ASE2025
Testing Autonomous Driving Systems Through Blind-Spot Guided Fuzzing
Sali Moussa
Abstract
Autonomous Driving Systems (ADS) must reliably perceive and react to complex environments, even when sensor blind spots obscure critical objects. While existing testing methods often focus on dynamic interactions, they significantly underestimate safety risks arising from both dynamic occlusions (e.g., vehicles) and persistent static occlusions (e.g., buildings). This research proposal introduces a novel, unified framework for occlusion-aware ADS testing. We present Blind-Spot Guided Fuzzing, a technique that systematically generates critical test scenarios by leveraging Large Language Models (LLMs) to synthesize realistic seeds from accident reports and employs multi-objective optimization to evolve them. This approach is implemented in our Occlusion-Sensitive Fuzzing (OS-Fuzz) framework, which encompasses two specialized modules: BlindSpotFuzz (BSF) for dynamic occlusions and StaticOcclu-Fuzz (SOF) for static environmental occlusions that persistently hide Vulnerable Road Users. At its core, OS-Fuzz integrates a generalized occlusion model and innovative metrics to guide test generation and quantify the exploration of obscured inputs.
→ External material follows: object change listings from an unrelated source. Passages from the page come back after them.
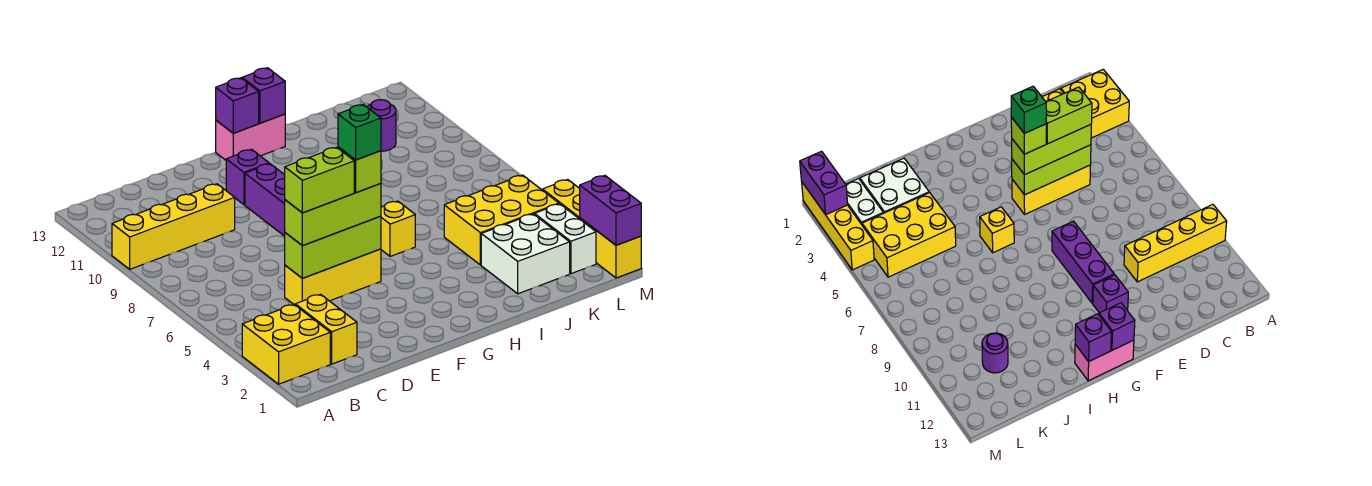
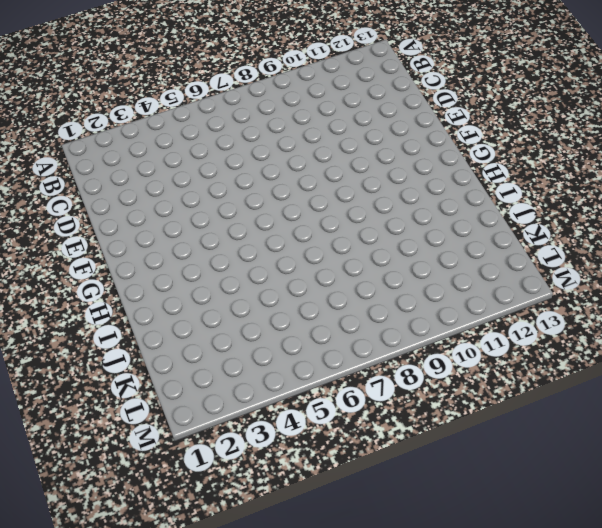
none -> yellow 2x2 brick [242,304,330,384]
none -> yellow 1x4 brick [112,184,235,269]
none -> yellow 1x2 brick [295,294,357,364]

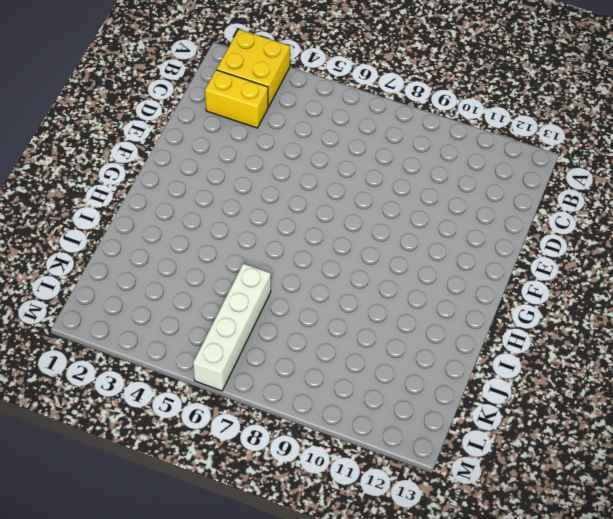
white 1x4 brick [193,263,271,391] -> none
none -> yellow 1x4 brick [112,184,235,269]
none -> yellow 1x3 brick [285,249,381,305]
none -> purple 1x3 brick [245,164,285,236]

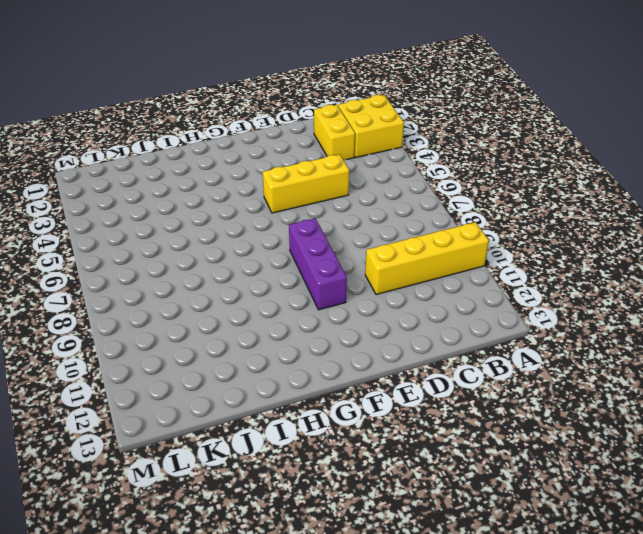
none -> purple 1x1 brick [226,149,269,205]
none -> pink 1x2 brick [216,114,285,160]
none -> yellow 1x1 brick [381,201,415,256]

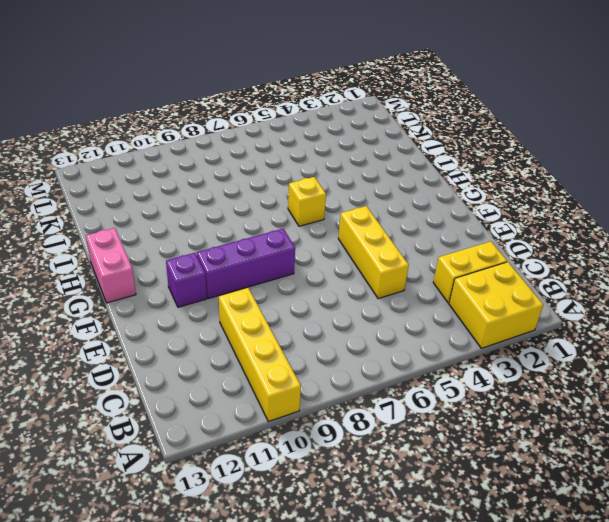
none -> white 2x2 brick [481,214,570,294]
none -> yellow 2x3 brick [444,175,559,265]
none -> purple 1x1 round brick [367,99,396,151]

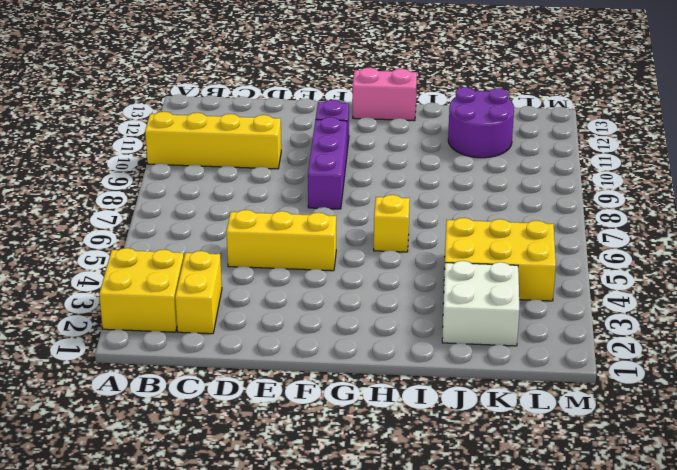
purple 2x2 round brick [448,87,514,158] -> purple 1x1 round brick [367,99,396,151]
none -> white 1x2 brick [535,204,596,274]
none -> yellow 1x4 brick [543,180,641,278]
none -> lime 1x3 brick [285,216,381,278]

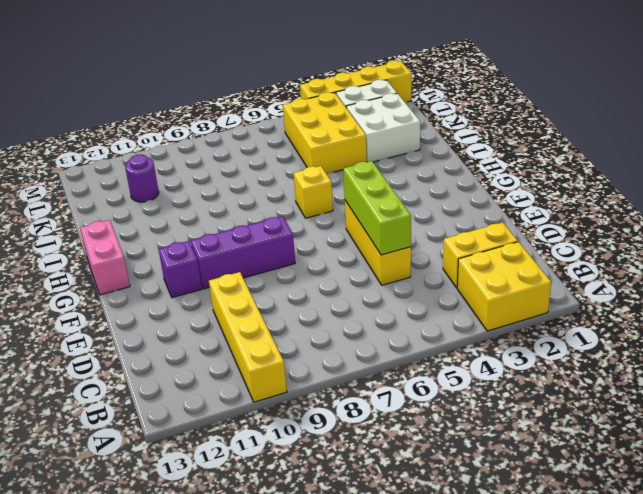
none -> purple 1x1 brick [216,78,259,133]
none -> purple 1x1 brick [242,68,285,123]
none -> purple 1x2 brick [580,176,641,245]

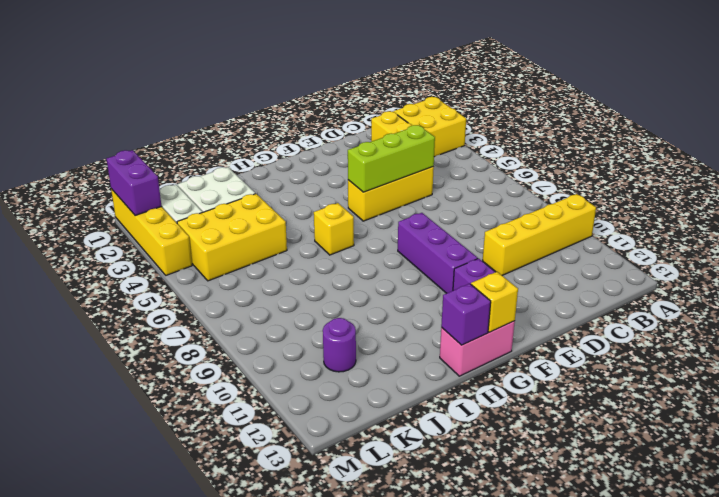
yellow 1x1 brick [471,272,518,332] -> purple 1x1 brick [216,78,259,133]
none -> lime 1x3 brick [285,184,381,246]
none -> lime 1x2 brick [285,147,354,213]
none -> lime 1x1 brick [338,147,381,193]

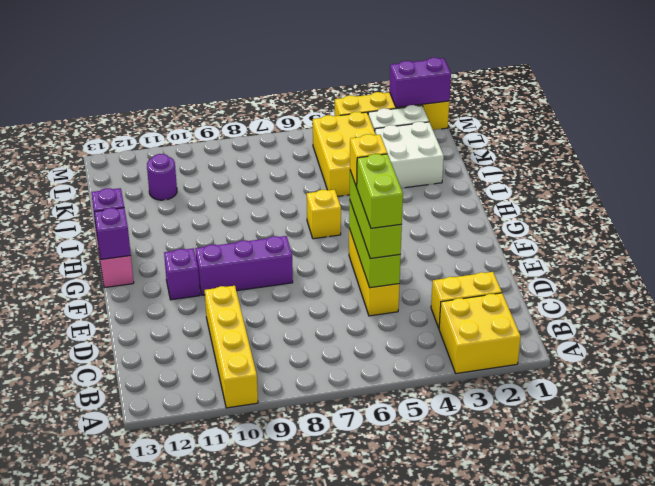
yellow 1x1 brick [350,134,387,187] -> lime 1x1 brick [338,147,381,193]
none -> green 1x1 brick [338,105,381,160]

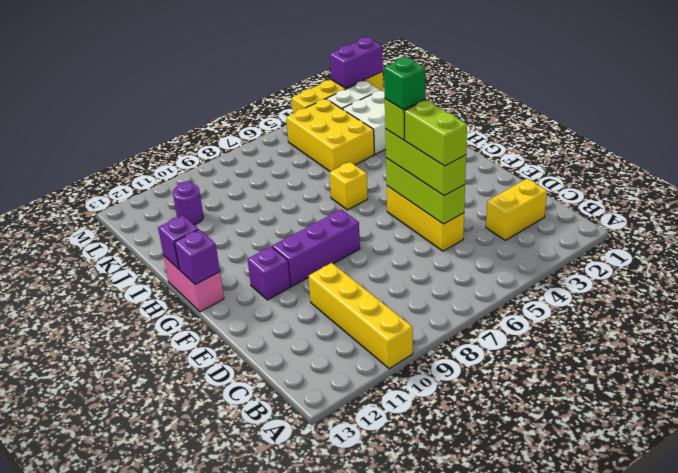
none -> yellow 2x2 brick [242,304,330,384]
Preliminary results against Apollo show BSF identifies over 50% more blind-spot-related collisions. Our comprehensive evaluation plan will benchmark OS-Fuzz against state-of-the-art techniques, rigorously analyzing the relative impact of static versus dynamic occlusions. This research aims to significantly enhance ADS safety by incorporating the critical dimension of sensor and environmental limitations into automated testing.